Open source tools for document preprocessing
https://github.com/GoogleCloudPlatform/document-ai-samples/tree/main/web-app-pix2info-python
https://cloud.google.com/document-ai/docs/handle-response#quickstart
Document AI toolbox an SDK for Python that provides utility functions for managing, manipulating, and extracting information from the document response. It creates a “wrapped” document object from a processed document response from JSON files in Cloud Storage, local JSON files, or output directly from the process_documents() method.
It can perform the following actions:
Combine sharded Documents JSON files from Batch Processing into a single “wrapped” Document.
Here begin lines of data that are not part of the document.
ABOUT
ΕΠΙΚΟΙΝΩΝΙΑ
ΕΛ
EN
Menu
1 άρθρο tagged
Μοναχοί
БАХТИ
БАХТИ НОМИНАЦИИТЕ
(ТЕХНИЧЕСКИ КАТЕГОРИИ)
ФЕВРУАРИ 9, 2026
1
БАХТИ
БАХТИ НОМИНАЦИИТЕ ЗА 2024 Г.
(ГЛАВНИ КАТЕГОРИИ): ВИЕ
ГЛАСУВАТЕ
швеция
Access text from Pages, Lines, Paragraphs, FormFields, and Tables without handling Layout information. Search for a Pages containing a target string or matching a regular expression. Search for FormFields by name. Search for Entities by type. Convert Tables a Pandas Dataframe or CSV. Insert Entities into a BigQuery table. Split a PDF file based on output from a Splitter/Classifier processor. Convert Documents to and from commonly used formats. Cloud Vision API AnnotateFileResponse
Reading PDF files
PyPDF2 is a library to handle pDF files in python. It can detect if the file is encrypted, or is a zip file
Converting from image to PDF
img2pdf is a python library to convert images into pdf.
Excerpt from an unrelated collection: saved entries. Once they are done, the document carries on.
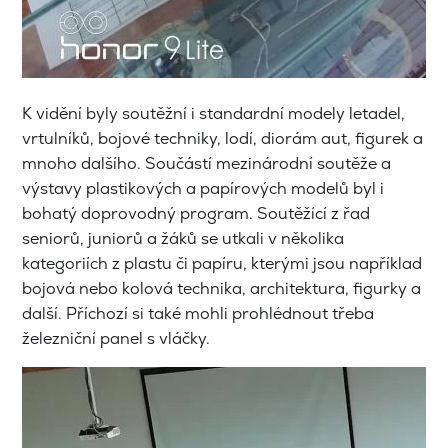
K vidění byly soutěžní i standardní modely letadel,
vrtulníků, bojové techniky, lodí, diorám aut, figurek a
mnoho dalšího. Součástí mezinárodní soutěže a
výstavy plastikových a papírových modelů byl i
bohatý doprovodný program. Soutěžící z řad
seniorů, juniorů a žáků se utkali v několika
kategoriích z plastu či papíru, kterými jsou například
bojová nebo kolová technika, architektura, figurky a
další. Příchozí si také mohli prohlédnout třeba
železniční panel s vláčky.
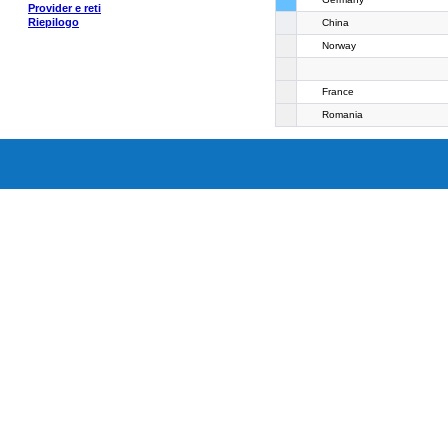
Provider e reti
Riepilogo
China
Norway
France
Romania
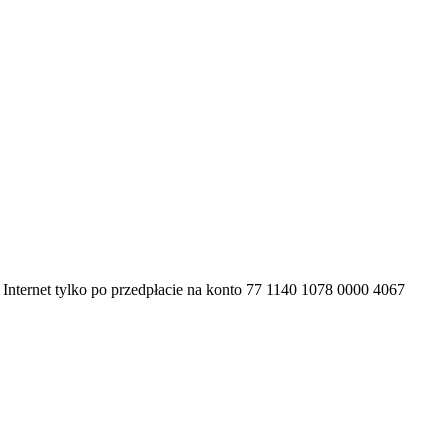
Internet tylko po przedpłacie na konto 77 1140 1078 0000 4067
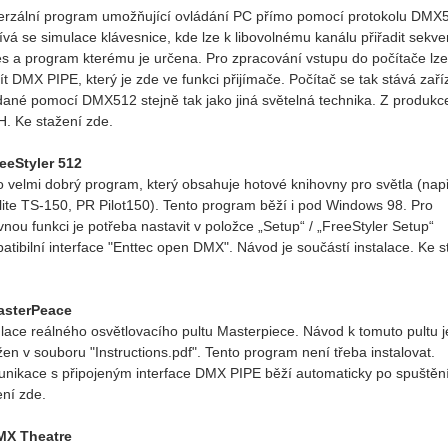
erzální program umožňující ovládání PC přímo pomocí protokolu DMX
ívá se simulace klávesnice, kde lze k libovolnému kanálu přiřadit sekve
es a program kterému je určena. Pro zpracování vstupu do počítače lze
ít DMX PIPE, který je zde ve funkci přijímače. Počítač se tak stává zař
dané pomocí DMX512 stejně tak jako jiná světelná technika. Z produkc
H. Ke stažení zde.
eeStyler 512
o velmi dobrý program, který obsahuje hotové knihovny pro světla (např
lite TS-150, PR Pilot150). Tento program běží i pod Windows 98. Pro
vnou funkci je potřeba nastavit v položce „Setup“ / „FreeStyler Setup“
atibilní interface "Enttec open DMX". Návod je součástí instalace. Ke s
asterPeace
lace reálného osvětlovacího pultu Masterpiece. Návod k tomuto pultu j
ožen v souboru "Instructions.pdf". Tento program není třeba instalovat.
nikace s připojeným interface DMX PIPE běží automaticky po spuštěn
ení zde.
MX Theatre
Detecting multiple files on the same page
If you can detect, for example, multiple receipts on the same page, using a split classifier may not work, since files must be across different pages.
A solution would be to use a service like AutoML Object detection (or any other object detection service) for intra-pages splitting.
Quality
You can use Document AI Quality processor to detect blurry, skered, folded documents. Document AI quality processor can also detect if the document is too small.
If documents are rotated or have bad quality, Document AI will handle that.